Problem: Copy all lines of the listing that include the string "Table".

Source material:
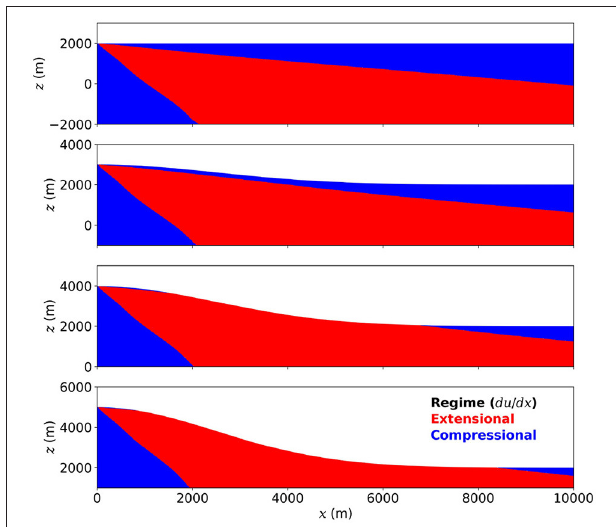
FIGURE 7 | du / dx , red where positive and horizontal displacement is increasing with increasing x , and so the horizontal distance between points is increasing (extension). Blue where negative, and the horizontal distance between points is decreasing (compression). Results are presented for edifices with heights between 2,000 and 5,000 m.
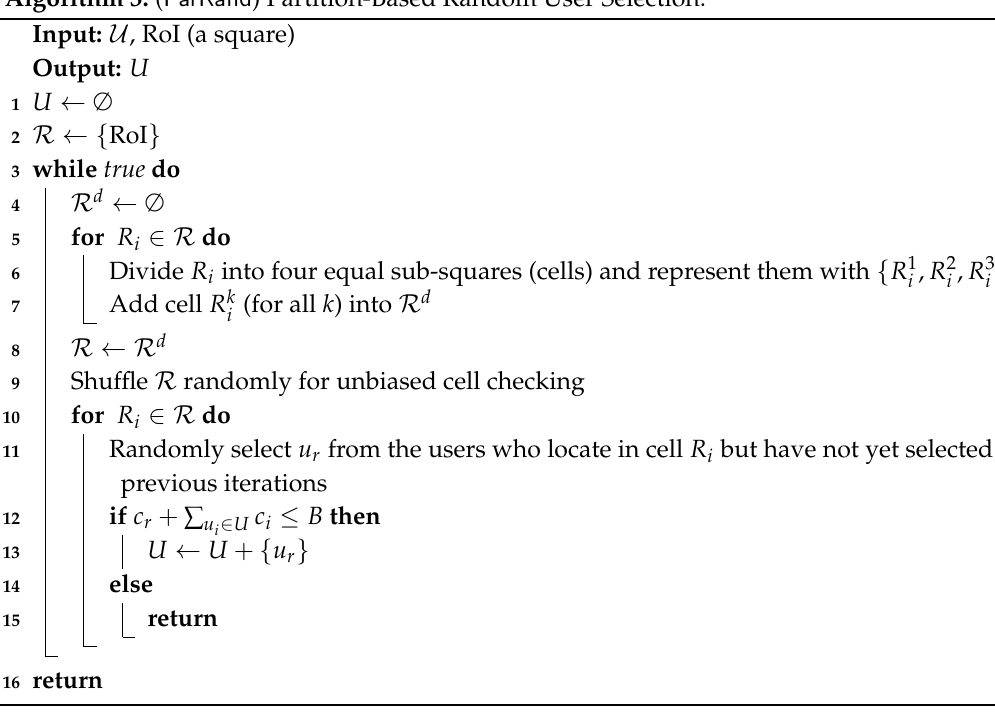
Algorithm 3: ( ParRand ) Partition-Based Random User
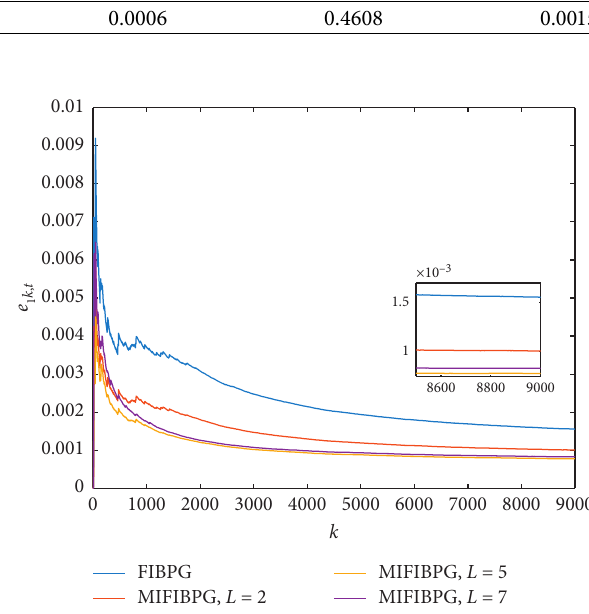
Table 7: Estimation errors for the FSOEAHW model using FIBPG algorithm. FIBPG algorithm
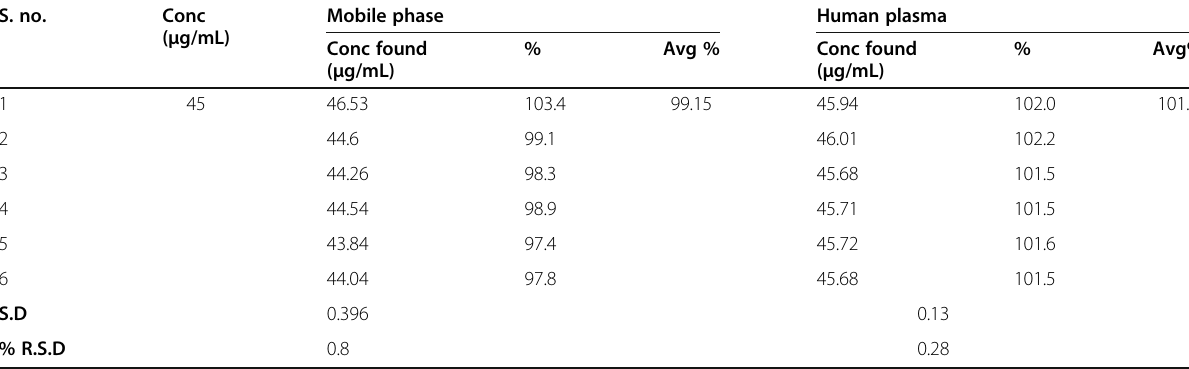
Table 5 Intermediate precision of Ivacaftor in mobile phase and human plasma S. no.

Answer space:
Table 7: Estimation errors for the FSOEAHW model using FIBPG algorithm. FIBPG algorithm
Table 5 Intermediate precision of Ivacaftor in mobile phase and human plasma S. no.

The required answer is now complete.